While unlikely ever to appear on any critic’s best-of lists, Drew Barrymore’s directorial debut Whip It is fun escapism at its best.
WHIP IT (2009)
Starring Ellen Page, Marcia Gay Harden, Juliette Lewis and Drew Barrymore
Directed by Drew Barrymore
Released by Fox Searchlight Pictures
It was interesting to compare the critics’ reactions to Drew Barrymore’s directorial debut when it came out in theaters this past fall. Pretty much across the board, male critics hated it while female critics either liked it or loved it.
While there may be nothing deep or poetic about Whip It, as a woman it’s great to watch a Hollywood film that caters to the ladies for a change. And not the woe- is- me finding the right man will make my life complete kind of lady, but rather the sexy, independent, let’s- kick- some ass kind of ladies.
Whip It stars Ellen Page as the unfortunately named Bliss Cavender, a teen from small town Texas trying to find some meaning in her life. Bliss’s mother Brooke (Marcia Gay Harden) hopes her daughter’s future lies in beauty pageants.
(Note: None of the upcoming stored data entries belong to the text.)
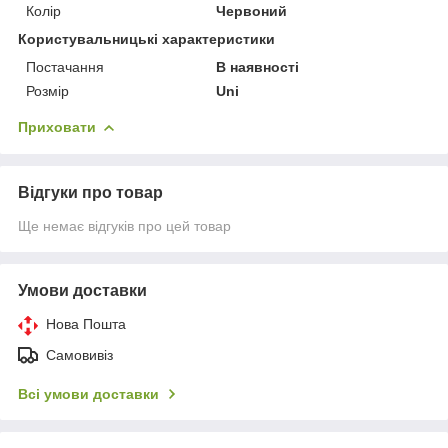
Колір
Червоний
Користувальницькі характеристики
Постачання
В наявності
Розмір
Uni
Приховати
Відгуки про товар
Ще немає відгуків про цей товар
Умови доставки
Нова Пошта
Самовивіз
Всі умови доставки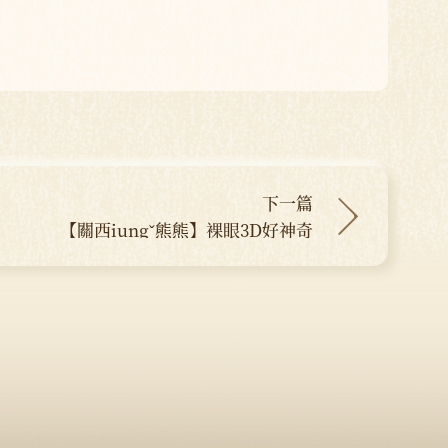
下一篇
【關西iungˇ熊熊】裸眼3D好神奇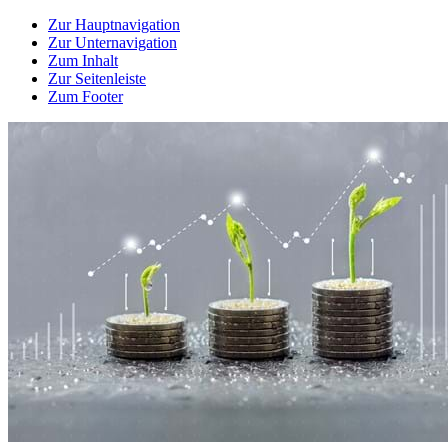
Zur Hauptnavigation
Zur Unternavigation
Zum Inhalt
Zur Seitenleiste
Zum Footer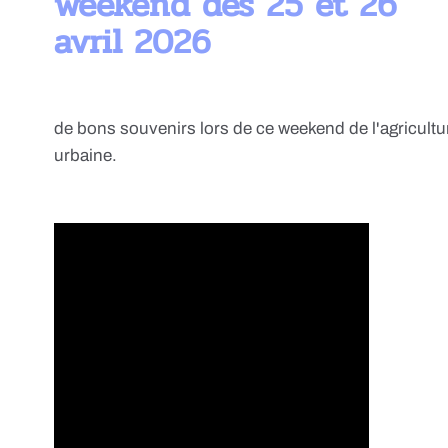
weekend des 25 et 26
avril 2026
de bons souvenirs lors de ce weekend de l'agricultu
urbaine.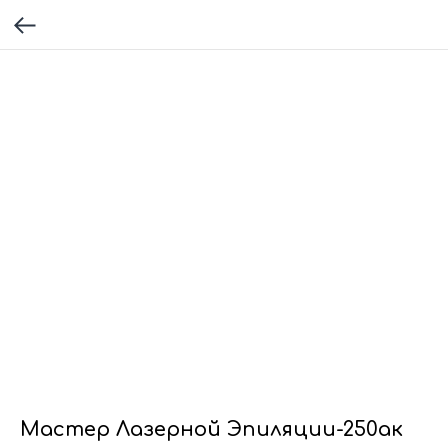
Мастер Лазерной Эпиляции-250ак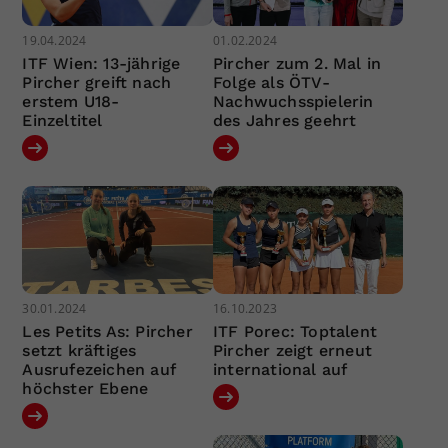
19.04.2024
01.02.2024
ITF Wien: 13-jährige
Pircher zum 2. Mal in
Pircher greift nach
Folge als ÖTV-
erstem U18-
Nachwuchsspielerin
Einzeltitel
des Jahres geehrt
30.01.2024
16.10.2023
Les Petits As: Pircher
ITF Porec: Toptalent
setzt kräftiges
Pircher zeigt erneut
Ausrufezeichen auf
international auf
höchster Ebene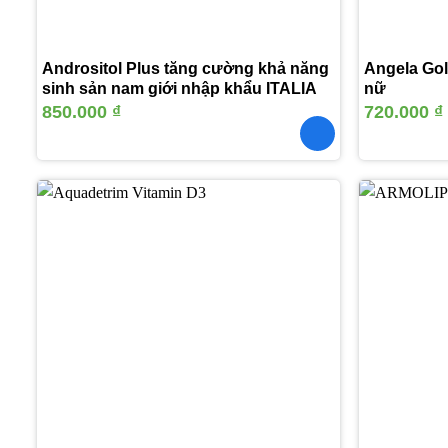
Andrositol Plus tăng cường khả năng
Angela Gold
sinh sản nam giới nhập khẩu ITALIA
nữ
850.000
₫
720.000
₫
Thêm
vào
yêu
thích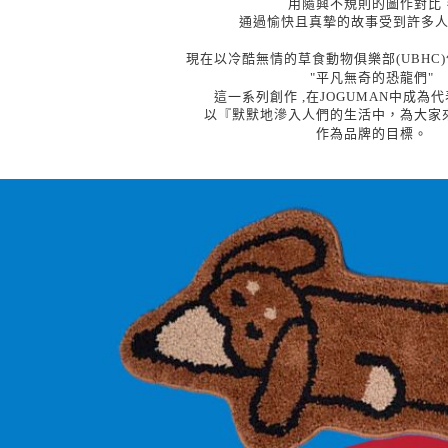
用隨興不規則的圖作對比
通過愉快且真摯的故事受到許多
現在以冷酷無情的草食動物俱樂部(UBHC
"平凡無奇的恐龍們"
這一系列創作 ,在JOGUMAN中成為
以『默默地滲入人們的生活中，
為大家
作為品牌的目標。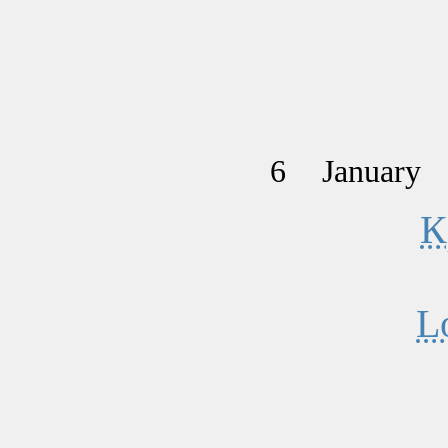
6
January
К
L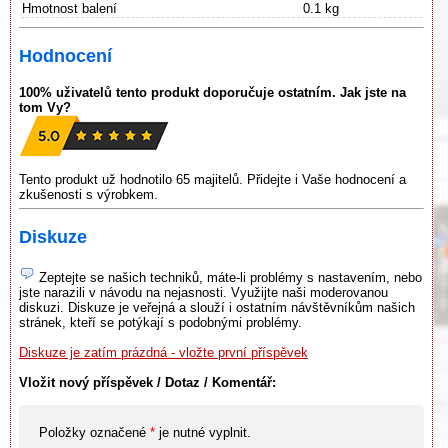
Hmotnost balení
0.1 kg
Hodnocení
100% uživatelů tento produkt doporučuje ostatním. Jak jste na
tom Vy?
Tento produkt už hodnotilo 65 majitelů. Přidejte i Vaše hodnocení a
zkušenosti s výrobkem.
Diskuze
Zeptejte se našich techniků, máte-li problémy s nastavením, nebo
jste narazili v návodu na nejasnosti. Využijte naši moderovanou
diskuzi. Diskuze je veřejná a slouží i ostatním návštěvníkům našich
stránek, kteří se potýkají s podobnými problémy.
Diskuze je zatím prázdná - vložte první příspěvek
Vložit nový příspěvek / Dotaz / Komentář:
Položky označené
*
je nutné vyplnit.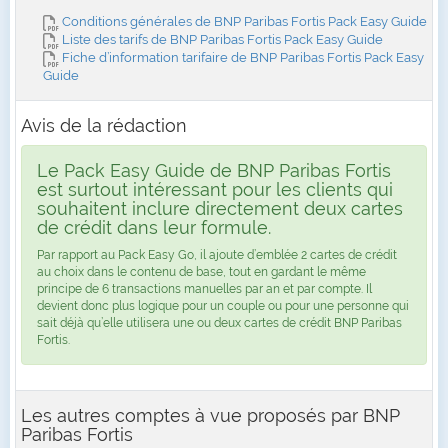
Conditions générales de BNP Paribas Fortis Pack Easy Guide
Liste des tarifs de BNP Paribas Fortis Pack Easy Guide
Fiche d’information tarifaire de BNP Paribas Fortis Pack Easy
Guide
Avis de la rédaction
Le Pack Easy Guide de BNP Paribas Fortis
est surtout intéressant pour les clients qui
souhaitent inclure directement deux cartes
de crédit dans leur formule.
Par rapport au Pack Easy Go, il ajoute d’emblée 2 cartes de crédit
au choix dans le contenu de base, tout en gardant le même
principe de 6 transactions manuelles par an et par compte. Il
devient donc plus logique pour un couple ou pour une personne qui
sait déjà qu’elle utilisera une ou deux cartes de crédit BNP Paribas
Fortis.
Les autres comptes à vue proposés par BNP
Paribas Fortis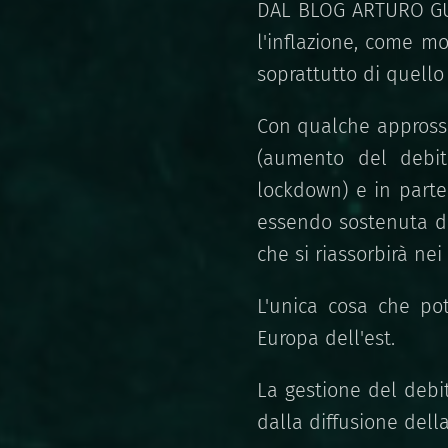
DAL BLOG ARTURO G
l'inflazione, come m
soprattutto di quello 
Con qualche approssi
(aumento del debit
lockdown) e in parte
essendo sostenuta da
che si riassorbirà nei
L'unica cosa che pot
Europa dell'est.
La gestione del debi
dalla diffusione dell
From the very first scene however, we see that Bliss has no interest in being judged for her outer beauty. After a fateful trip to Austen Bliss discovers that where her passion truly lies is in the rough and tumble world of roller derby.
Page has been a great actress ever since her early days as Mr. Lahey’s daughter on Trailer Park Boys. While she’s strong here too as a mousy girl who finds confidence through sports and the support of other women, let’s hope Page starts to diversify her future film roles before she gets typecast as a smart-alecky indie girl. At least she didn’t have a weird age inappropriate relationship in this one.
After joining the Austen Roller Derby League, Bliss quickly earns the nickname “Babe Ruthless” amongst her teammates and competitors. You learn that while the girls in the league all love kicking the crap out of each other on the rink, after the game they get in the hot tub and get drunk together.
Winning is important to them, but what’s more important is the sense of community they’ve created. It may sound cheesy written down, on screen it works.
As with most actor/directors, Barrymore can’t help but give herself an role in her film. She’s cute here (as always) as Smashley Simpson, a girl who loves the violence of the game more than scoring points. But the stand-out performance of the roller-derby girls is Juliette Lewis.
After running away from Hollywood for awhile to become a rock star, Lewis is back on the screen and hotter then she’s ever been as “Iron Maven”, the bad-ass queen of the roller derby. You wouldn’t want to mess with this broad in a dark alley on a Saturday night.
It’s pretty safe to say that Barrymore will be remembered as a performer rather than an auteur, but as she’s shown with her production company Flower Films, Barrymore knows how to make fun escapism very well. And that’s pretty kick ass.